DarrenSem commented Mar 26, 2024

// https://www.youtube.com/watch?v=0vGLXkQV3cg&ab_channel=FoxNews

tracks

0: {lang: 'English (auto-generated)', url: 'https://www.youtube.com/api/timedtext?v=0vGLXkQV3c…4CE1C66F807AA0&key=yt8&kind=asr&lang=en&fmt=json3', languageCode: 'en'}
1: {lang: 'English - CC1', url: 'https://www.youtube.com/api/timedtext?v=0vGLXkQV3c…4CE1C66F807AA0&key=yt8&lang=en&name=CC1&fmt=json3', languageCode: 'en'}
2: {lang: 'English - DTVCC1', url: 'https://www.youtube.com/api/timedtext?v=0vGLXkQV3c…1C66F807AA0&key=yt8&lang=en&name=DTVCC1&fmt=json3', languageCode: 'en'}
3: {lang: 'English (United States)', url: 'https://www.youtube.com/api/timedtext?v=0vGLXkQV3c…EF5C224CE1C66F807AA0&key=yt8&lang=en-US&fmt=json3', languageCode: 'en-US'}

length: 4

^ "English (United States)", then /en\-.+/ takes precedence over just /en/, only THEN use the first /en/ and then use [0].
--
> _TASK ITEM A_
Extract each line of the listing below that contains the string "elbow".
--
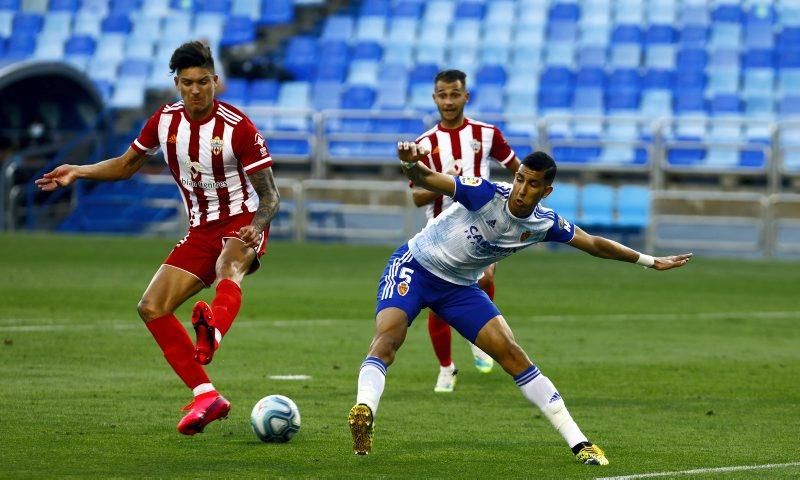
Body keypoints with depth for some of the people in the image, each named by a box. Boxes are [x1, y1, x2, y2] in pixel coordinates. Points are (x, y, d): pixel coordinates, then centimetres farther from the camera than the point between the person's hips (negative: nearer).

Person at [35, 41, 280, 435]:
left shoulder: (237, 128, -14)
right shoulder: (164, 122, 2)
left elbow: (270, 194, -12)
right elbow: (127, 164, 19)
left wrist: (257, 226, -33)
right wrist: (78, 172, 5)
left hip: (242, 224, -6)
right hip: (200, 231, 6)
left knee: (228, 269, -41)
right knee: (152, 308, -8)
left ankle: (213, 331, -75)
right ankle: (206, 397, -8)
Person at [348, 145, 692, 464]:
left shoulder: (546, 224, -9)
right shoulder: (487, 194, -27)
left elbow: (595, 245, 7)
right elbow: (427, 180, -39)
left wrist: (651, 261, 11)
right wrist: (411, 165, -63)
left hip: (460, 287, 4)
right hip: (414, 267, -4)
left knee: (512, 355, -2)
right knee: (388, 335, -30)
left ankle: (578, 444, 1)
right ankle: (364, 409, -48)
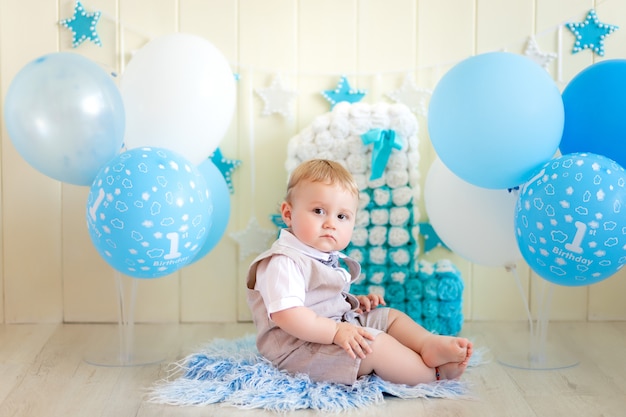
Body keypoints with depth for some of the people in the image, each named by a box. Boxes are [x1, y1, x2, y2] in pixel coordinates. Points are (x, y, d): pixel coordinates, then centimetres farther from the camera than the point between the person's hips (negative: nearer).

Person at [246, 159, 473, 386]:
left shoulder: (326, 257, 13)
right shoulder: (283, 263, -21)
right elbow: (286, 314, -32)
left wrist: (352, 301, 9)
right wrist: (336, 330, -31)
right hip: (300, 346, -11)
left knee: (391, 316, 10)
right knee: (374, 343, -24)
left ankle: (429, 343, -13)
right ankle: (434, 372, -12)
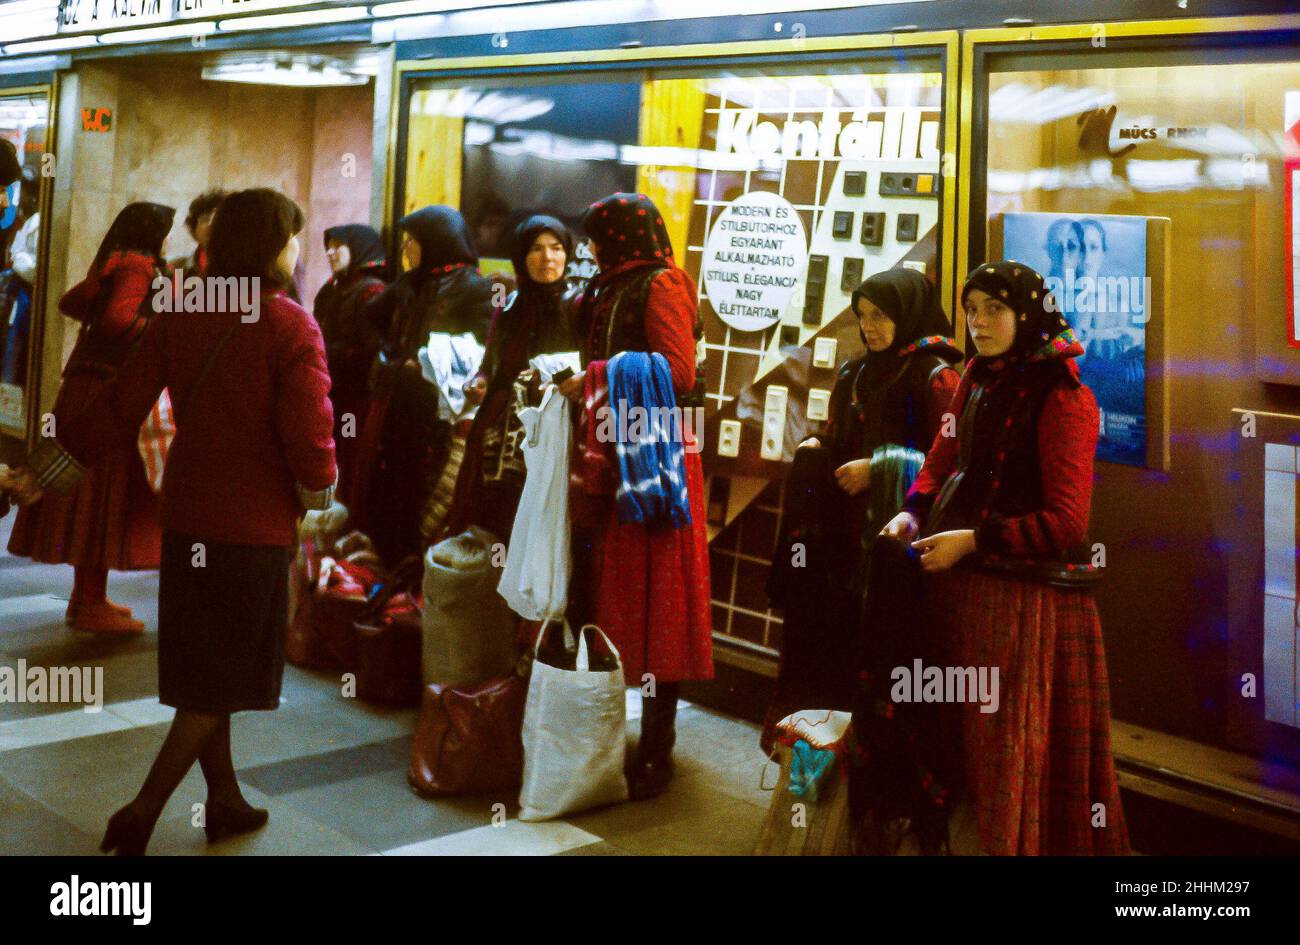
--
> _TASK ITEM B_
Rewrite the stretch of the caption-track comment above from "DarrenSem commented Mar" through "then use [0].", putting "priority" in place of "precedence".

> _YOUR SOLUTION A_
left elbow: (270, 194, -12)
right elbow: (127, 164, 19)
left elbow: (595, 245, 7)
right elbow: (427, 180, -39)
right elbow: (286, 314, -32)

> _YOUR SOLUTION B_
DarrenSem commented Mar 26, 2024

// https://www.youtube.com/watch?v=0vGLXkQV3cg&ab_channel=FoxNews

tracks

0: {lang: 'English (auto-generated)', url: 'https://www.youtube.com/api/timedtext?v=0vGLXkQV3c…4CE1C66F807AA0&key=yt8&kind=asr&lang=en&fmt=json3', languageCode: 'en'}
1: {lang: 'English - CC1', url: 'https://www.youtube.com/api/timedtext?v=0vGLXkQV3c…4CE1C66F807AA0&key=yt8&lang=en&name=CC1&fmt=json3', languageCode: 'en'}
2: {lang: 'English - DTVCC1', url: 'https://www.youtube.com/api/timedtext?v=0vGLXkQV3c…1C66F807AA0&key=yt8&lang=en&name=DTVCC1&fmt=json3', languageCode: 'en'}
3: {lang: 'English (United States)', url: 'https://www.youtube.com/api/timedtext?v=0vGLXkQV3c…EF5C224CE1C66F807AA0&key=yt8&lang=en-US&fmt=json3', languageCode: 'en-US'}

length: 4

^ "English (United States)", then /en\-.+/ takes priority over just /en/, only THEN use the first /en/ and then use [0].